Früher konnte man Franzosen und Deutsche an ihren Fahrrädern und der Art und Weise, wie sie diese fuhren, erkennen. Die Deutschen aufrecht und langsam, die Franzosen über die Rennradlenker gebeugt und schnell. Die Franzosen in den neuesten Trikots, mit Handschuhen und aerodynamischen Helmen; die Deutschen in einfacher Sportkleidung. Die Franzosen konzentriert die Strasse oder den Fahrradweg vor Augen, die Deutschen sich laut unterhaltend. Manche mit Helm, die meisten ohne. Das alles im Urlaub in Aquitaine.

Die Tour de France hat vieles verwischt. Früher habe ich Radsport und Tour de France den Franzosen und Belgiern zugeordnet, heute kann auch ein Deutscher, sogar ein Däne die Trophäe nach Hause bringen. Auf Fahrrädern sind sie kaum mehr zu unterscheiden.
In der Gegend, in der ich wohne, also im Médoc, sind im Sommer alle Fahrradwege befahren, von Deutschen, Franzosen und manchmal auch von Belgiern und Holländern. Unterscheiden lassen sie sich fast nur noch an ihrer Sprache. Sie radeln auf dünnen Reifen, dicken Reifen, oder normal grossen Reifen. Sie radeln aufrecht oder gebeugt.
Wenn die Wälder wegen Feuergefahr geschlossen sind, gehe ich mit meinem Hund an den Fahrradwegen entlang und mache meine Studien. Ich stelle fest, dass es neben allem Verwischen doch noch Unterschiede gibt.

Neben mir rasen Männer und Frauen, auch während der Ferien, auf Rennrädern die Fahrradwege entlang, das sind meistens Franzosen. Aber ich weiss es nicht ganz genau, denn sie sprechen nicht. Sie sind über ihre Lenker gebeugt und nehmen das Fahrradfahren zum Anlass ihrer Aktivität, nicht zur Unterhaltung. Sie bewegen sich von A nach B, nicht um die Gegend zu erkunden, sondern um Radsport auszuüben. Immer noch mit einem Hauch von Tour de France. Das hat wohl Tradition.

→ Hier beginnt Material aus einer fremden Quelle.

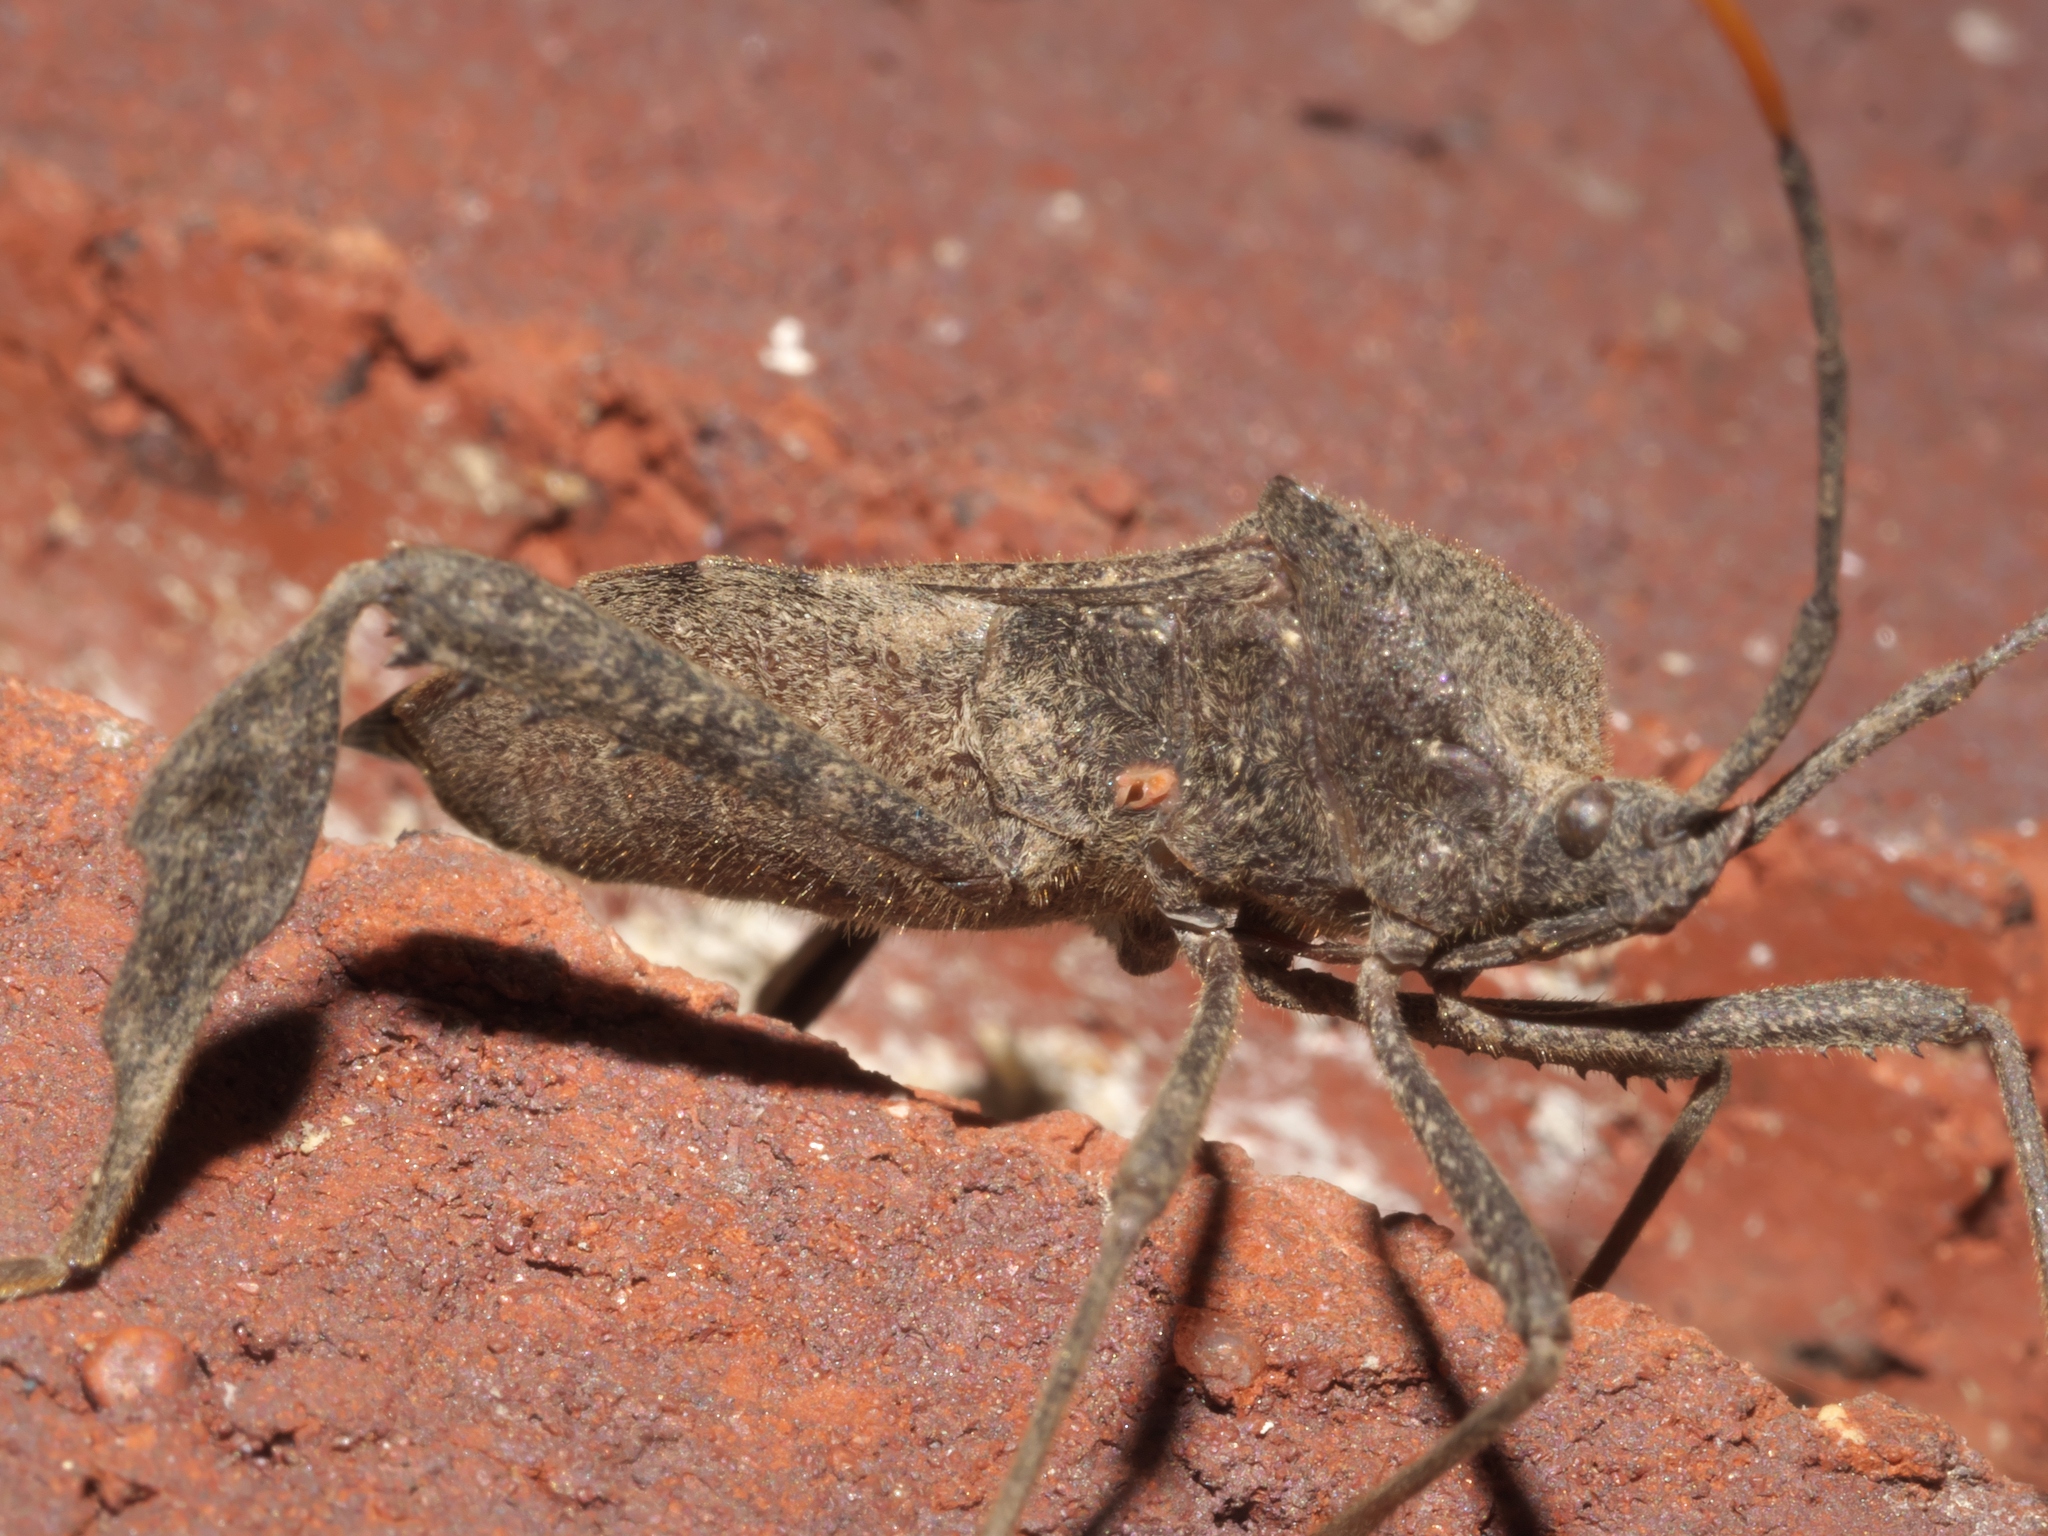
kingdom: Animalia
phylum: Arthropoda
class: Insecta
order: Hemiptera
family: Coreidae
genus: Acanthocephala
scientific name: Acanthocephala terminalis
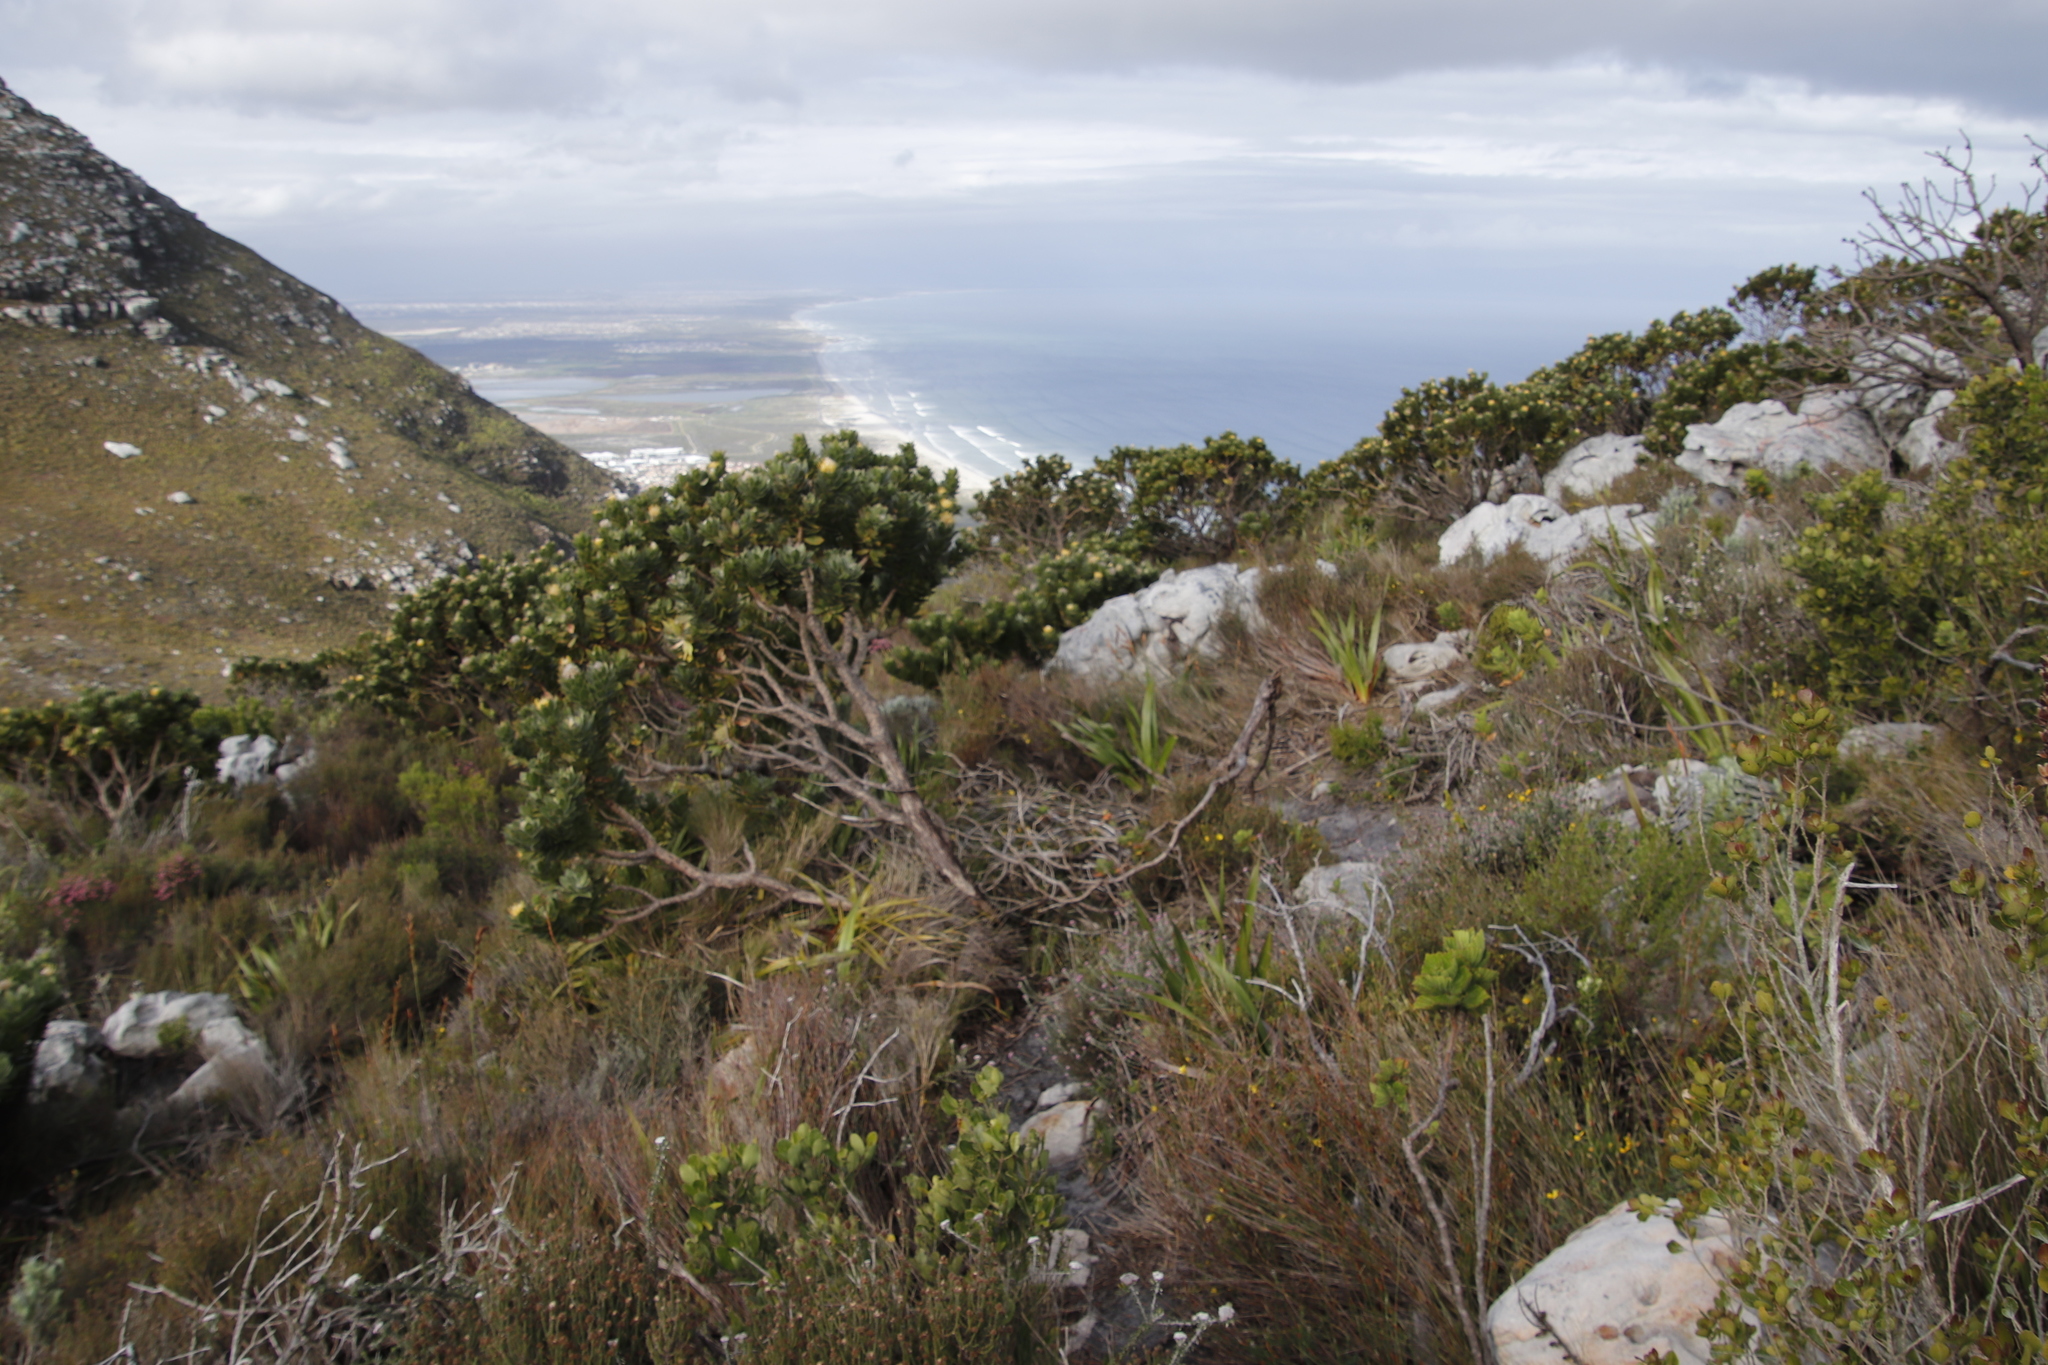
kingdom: Plantae
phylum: Tracheophyta
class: Magnoliopsida
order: Proteales
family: Proteaceae
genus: Leucospermum
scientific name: Leucospermum conocarpodendron
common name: Tree pincushion
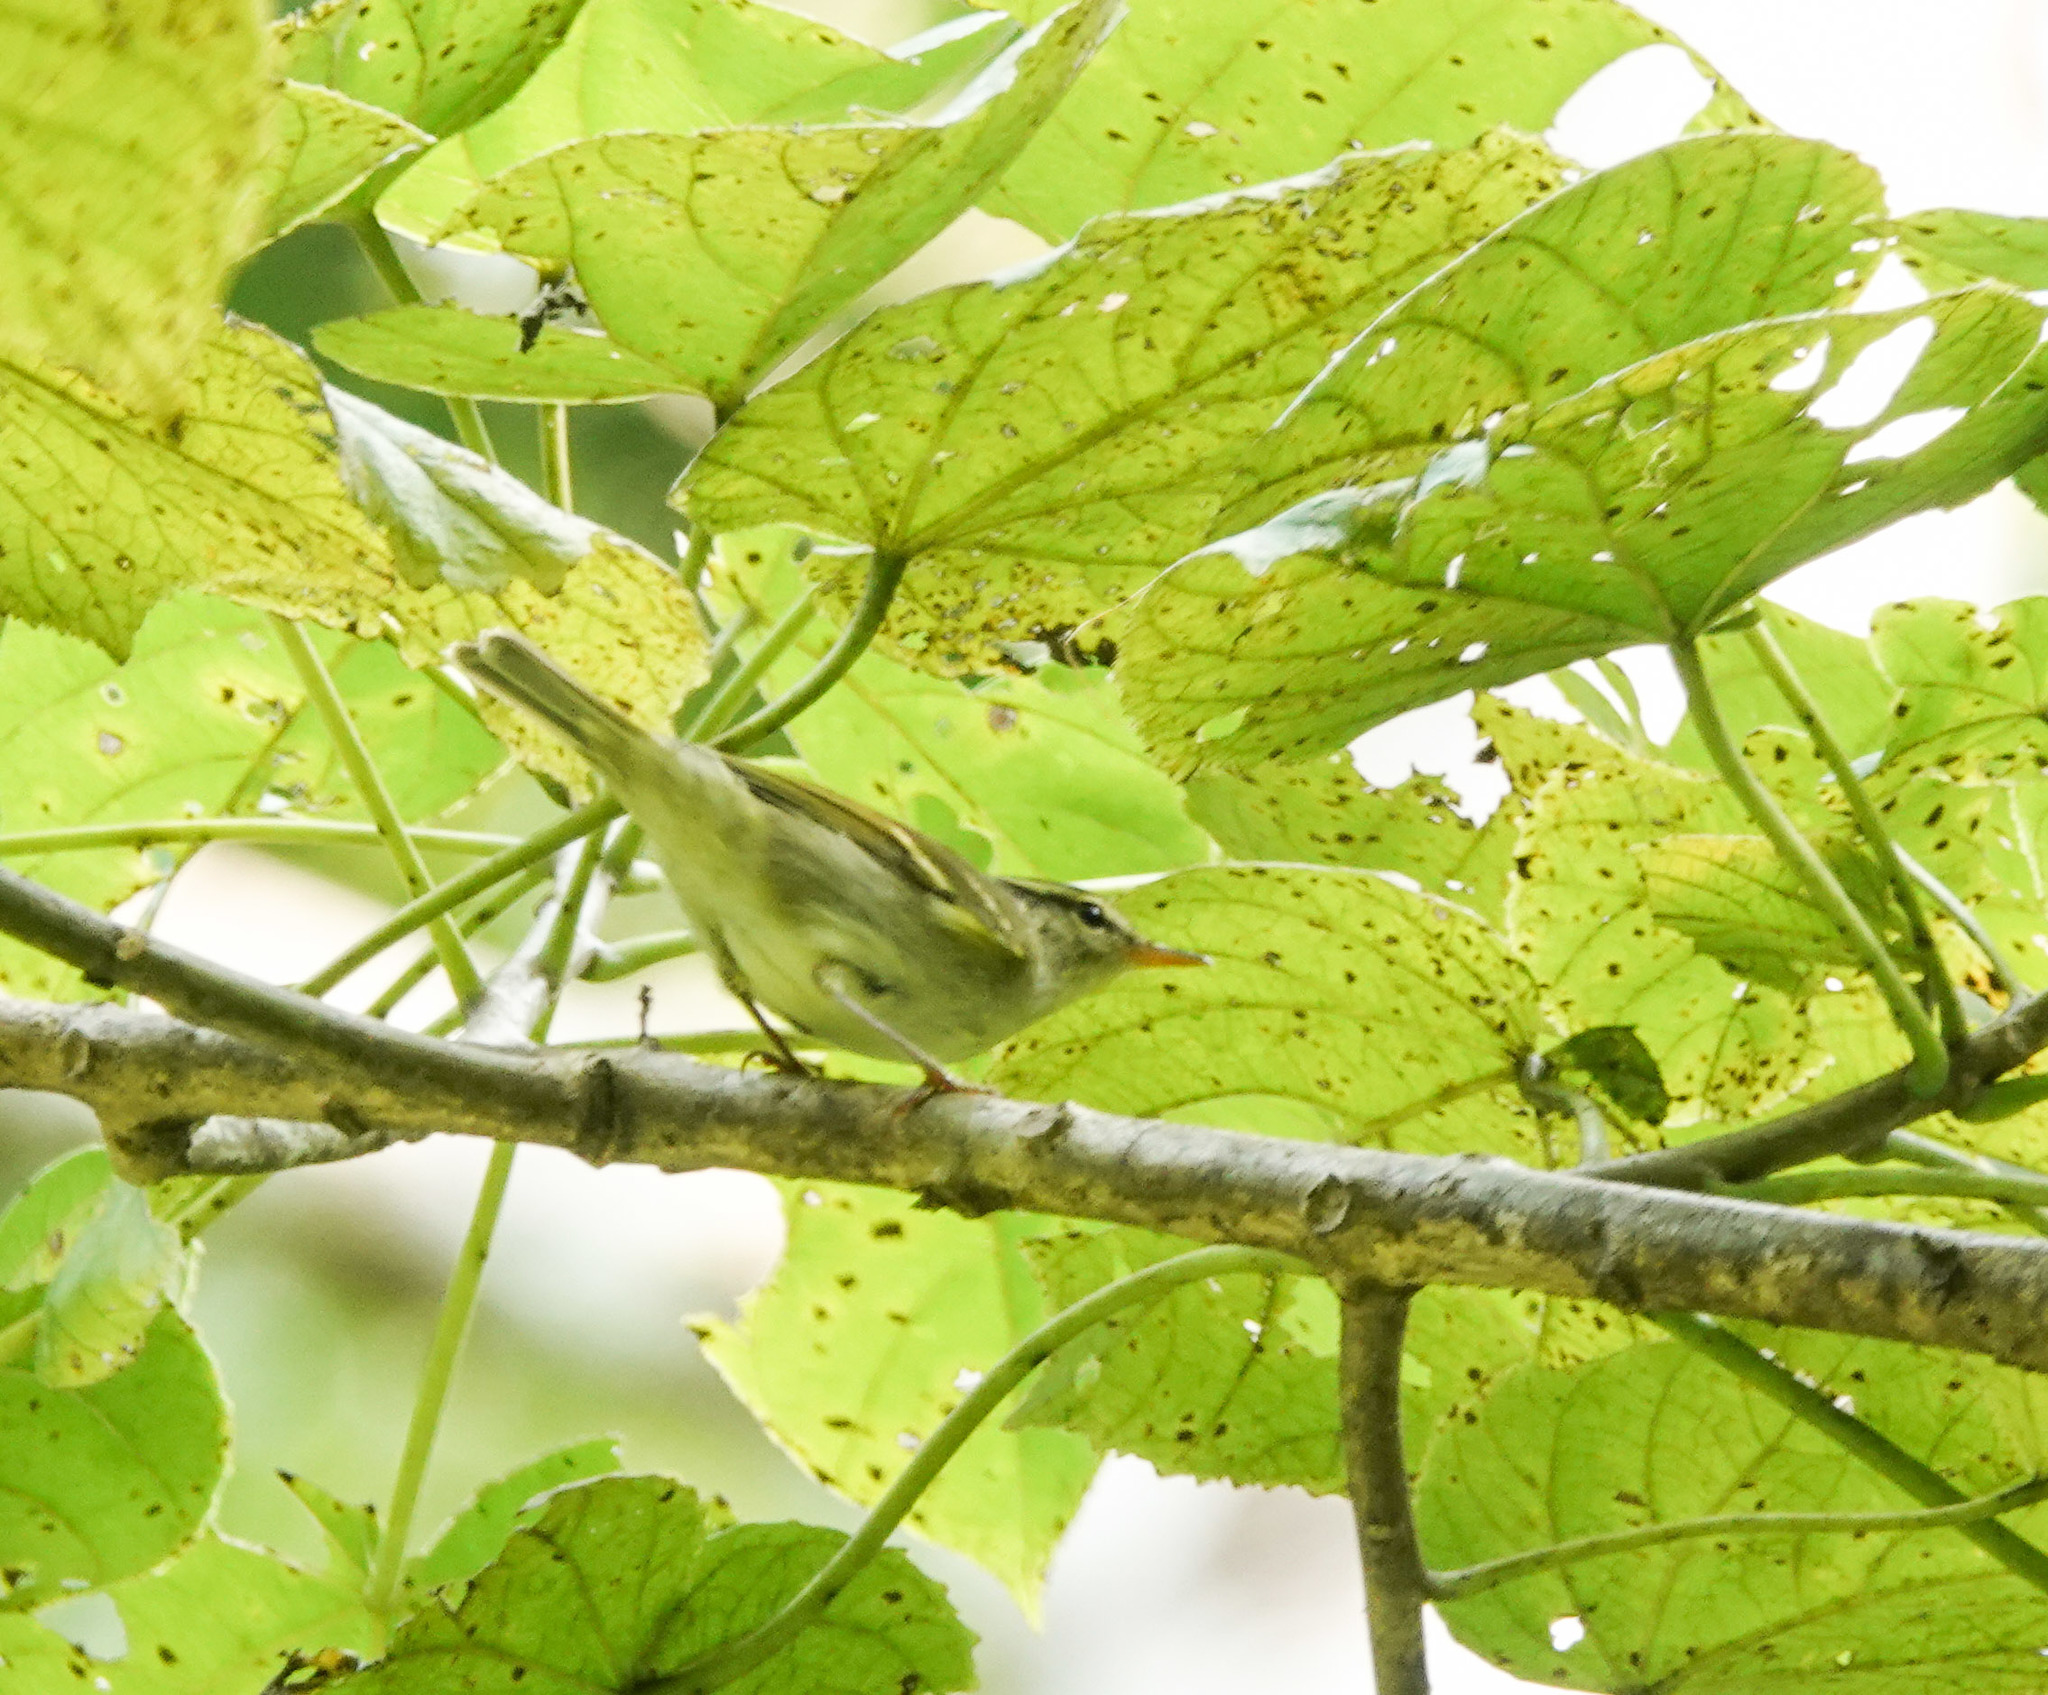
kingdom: Animalia
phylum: Chordata
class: Aves
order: Passeriformes
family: Phylloscopidae
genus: Phylloscopus
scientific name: Phylloscopus reguloides
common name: Blyth's leaf warbler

Wenn ich Männer und Frauen auf einfachen Fahrrädern über die Fahrradwege radeln sehe, laut gestikulierend, Anweisungen gebend „Pass auf!“ oder sich unterhaltend: „Hast Du gesehen, wie unvorsichtig Ute den Gaskocher abstellt. So dicht am Baum.“ Dann sind das, na klar, die deutschen Urlauber.
Sie lassen ihre Kinder auf Kinderrädern, sogar auf Laufrädern hinter sich herfahren. Das Kind auf dem Laufrad laufen lassen neben den rasenden Rennrädern, das trauen nur die Deutschen ihren Kindern zu. Sie lernen früh, dass das Leben kein Ponyhof ist. Diese Situation ist jedoch selten. Eine französische Familie mit Kind auf einem Laufrad habe ich noch nie beobachten können.
An Kreuzungen sind die Deutschen, wie sonst meistens auch, gehorsam, steigen ab, lassen den Vater die Lage inspizieren und fahren dann, während Vater oder Mutter den Verkehr stoppt, im Gänsemarsch über die Strasse. „Beeil dich!“
Es scheint mir, als hätten viele Franzosen eine andere Beziehung zu ihren Fahrrädern. Sie sind zwar sportliche Objekte, müssen aber dennoch einen gewissen Chic haben. Ich sehe sie selten auf alten klapprigen, ausgedienten Drahteseln. Und wenn, dann auch schon mal eine filterlose Zigarette rauchen. Klischee wird Realität. Während vielen Deutschen – zumindest im Urlaub – das Design und die Farbe ihres Rades egal sind. Es muss funktionieren und Punkt.

Die Trennung nach französischen Radlern und deutschen ist jedoch wie gesagt nicht mehr so klar. Es ist durcheinander geraten. Ich höre auch Franzosen, die als Gruppe auf gemieteten Fahrrädern durch die Gegend radeln und sich dabei laut unterhalten und Deutsche, die im Urlaub Radsport betreiben.

Und dann die E-Biker! Da sind beide Nationen manches mal so schnell, dass selbst die Deutschen sich während der Fahrt nicht über Ute beklagen können, und die Franzosen sich nicht mehr gegen den Wind beugen müssen. Beide Nationen kommen hinter mir angeflogen, husch, und ich muss mit meinem Hund schnell an die Seite springen. Die Unterschiede beim Fahrradfahren verwehen. Wie schade.